To add to the JPY drama, Warren Buffett sold 50% of his Apple shares unwinding a significant portion of the most profitable trade in investment history. I speculated it was due to historically high Apple multiples, 33 PE vs when Buffett started buying at a 10 PE. Others say he’s taking profits now in case corporate taxes increase under a Harris presidency. Either way, it doesn’t matter, but the timing was not great as it gives CNBC more fodder to stir up emotions during times when volatility is elevated.

 

AI In Investing

As some of the AI momentum starts to take a breather, I thought it’d be a good time to write about my experience with AI’s impact on investing to date.

It’s not worth doing your own AI modeling unless you have a top tier team and the ability to dedicate 100% of your time and focus solely to that activity. The competition and the stakes are far too high to make it a casual endeavor. That said, I’ve tested and researched models that other people have created, some paid and some free. So far, this is what I’ve seen.

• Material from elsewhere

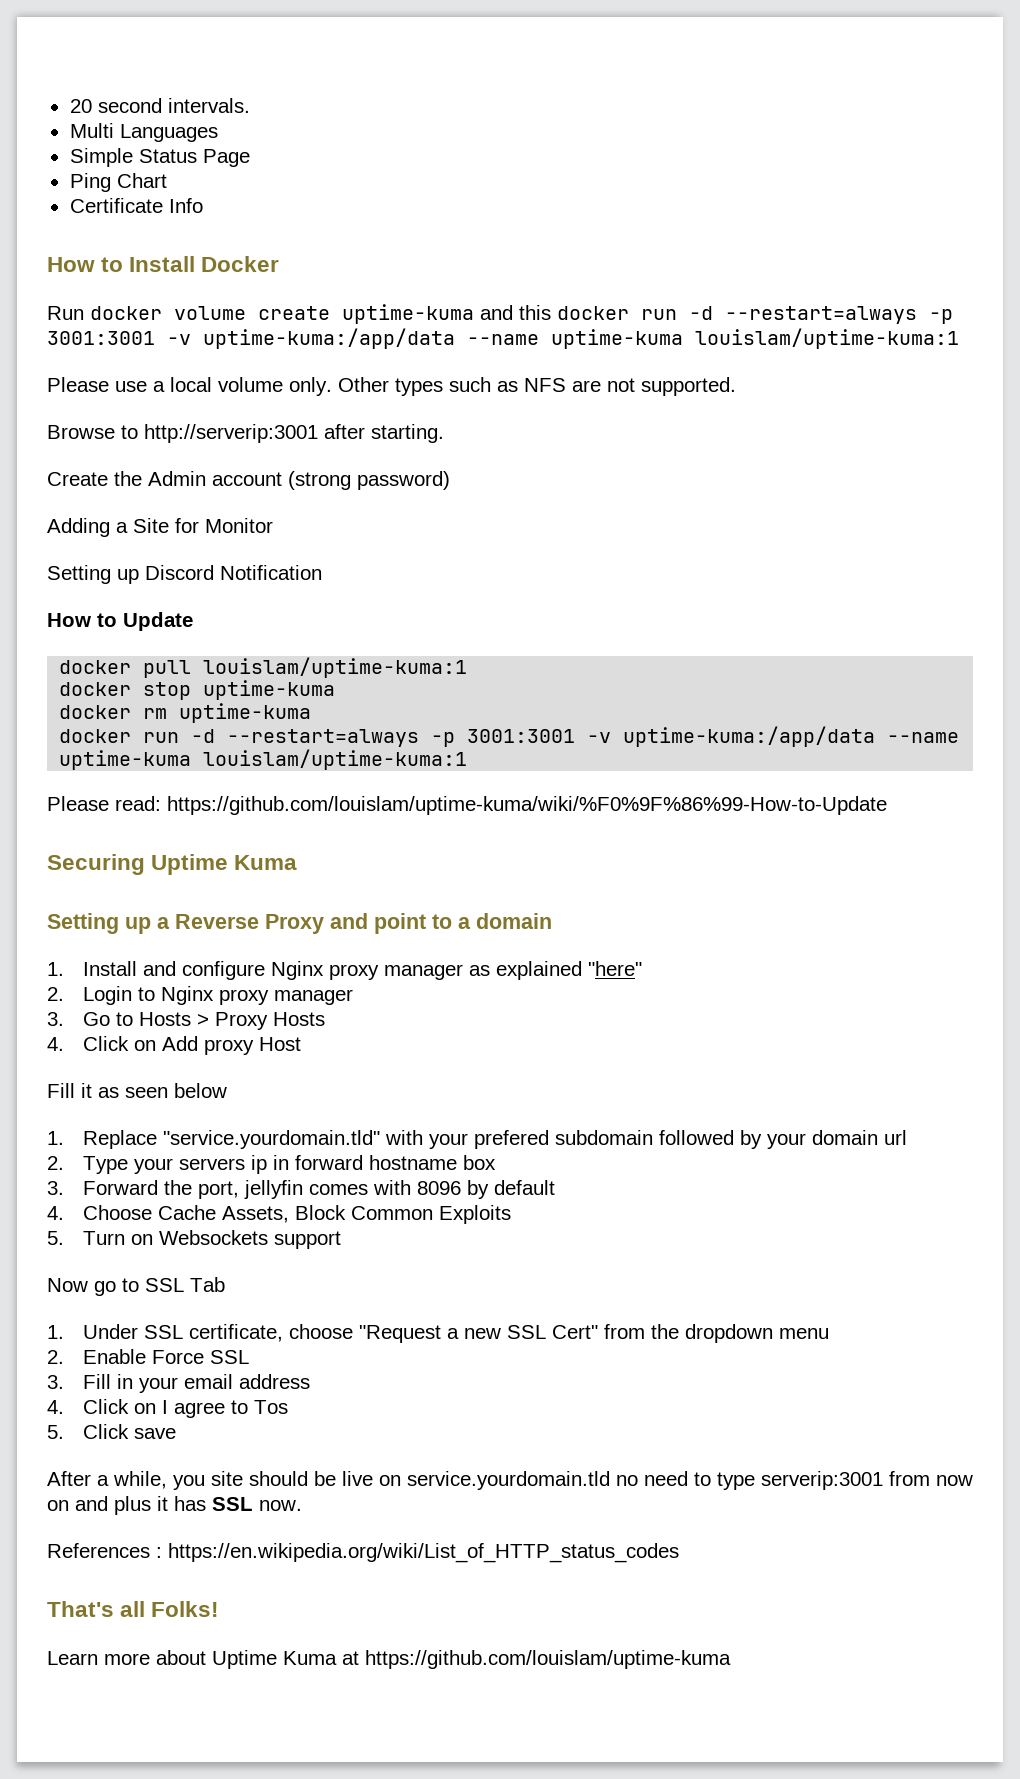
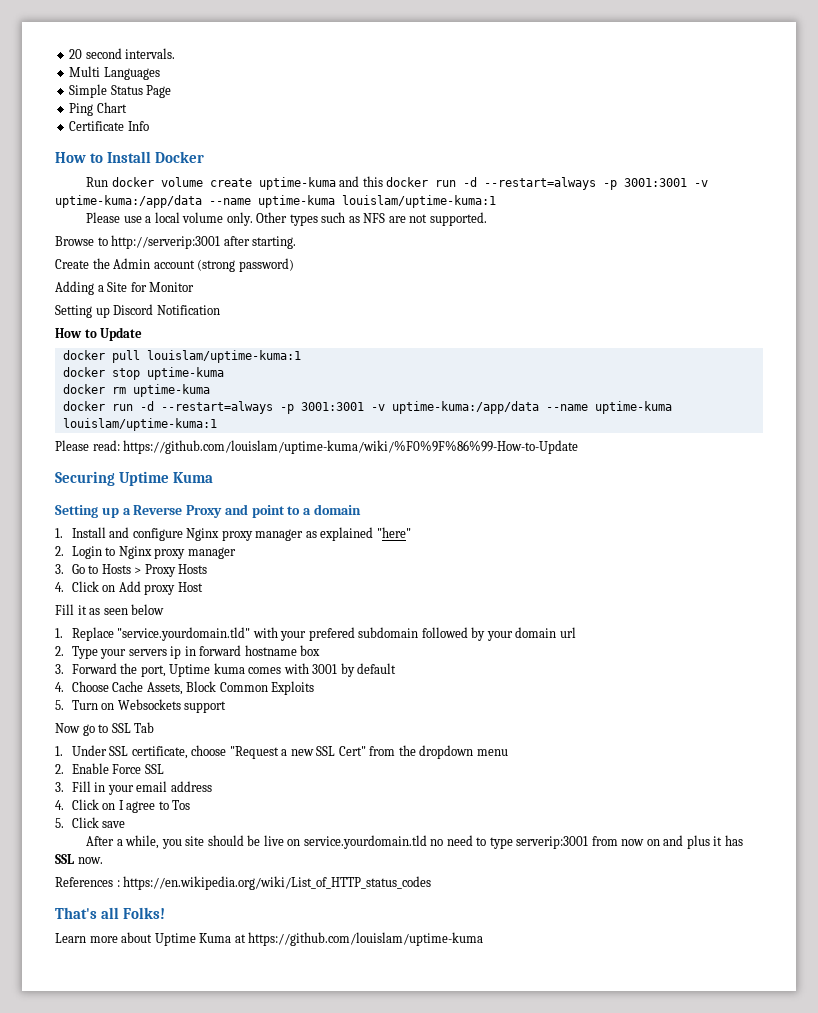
[243,1180,303,1199] jellyfin -> [169,663,245,677] Uptime kuma
[416,1181,461,1195] 8096 -> [312,664,338,674] 3001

  • Certain summaries are starting to get very good. You can feed the same earnings report into Meta.ai, Claude, ChatGPT, Gemini and Perplexity and get vastly different key takeaways. Gemini consistently gives the least helpful answers. It tends to apologize about the difficulty of the question and include many hedging statements. There are paid and free tools that are optimized specifically for earnings reports and market related news. Just like people, not all AI’s are good at everything, but the ones that are good have become surprisingly effective at sorting, filtering and summarizing especially when they provide links to the source material.
  • Complex dynamic exponential equations. This is the biggest problem. Markets are complex (of course), dynamic (relationships are always changing) and exponential (highly sensitive to both extremely large and extremely small numbers). The best analogy is weather forecasting, where famously a tiny change in the model changes the local prediction from a sunny day to hurricane winds. The problem with the models that I’ve used so far is, just like the weather models, they often arrive at dramatically different conclusions. What’s more interesting is when there’s consensus among models that tend to disagree. It’s also interesting to see how models react to new data which can sometimes dramatically change the opinion (the delta). They are also optimizing for different priorities like short term technical signals or certain attractive fundamentals.
    The better news is these models almost always have some layer of visibility into their supporting data so you can see how stock specific data contributes to a particular ranking. Unlike a lot of AI experiences, at least you generally know why the models like what they like.
  • All markets. Equities are the low hanging fruit for AI models because they are large, volatile and available, but they’re just one asset class. The entirety of the investment opportunity set includes many other asset classes and their derivatives markets which are equally if not far more important from a trading perspective. There can always be a better risk and reward trade somewhere else that the model is not trained to look. Until we have AGI ingesting all information, AI will be used to analyze narrow bands of market opportunity like a flashlight beam sweeping through the dark looking for an edge. That makes it potentially highly potent in some areas but not something that’s anywhere close to generally “solving” the market in its entirety.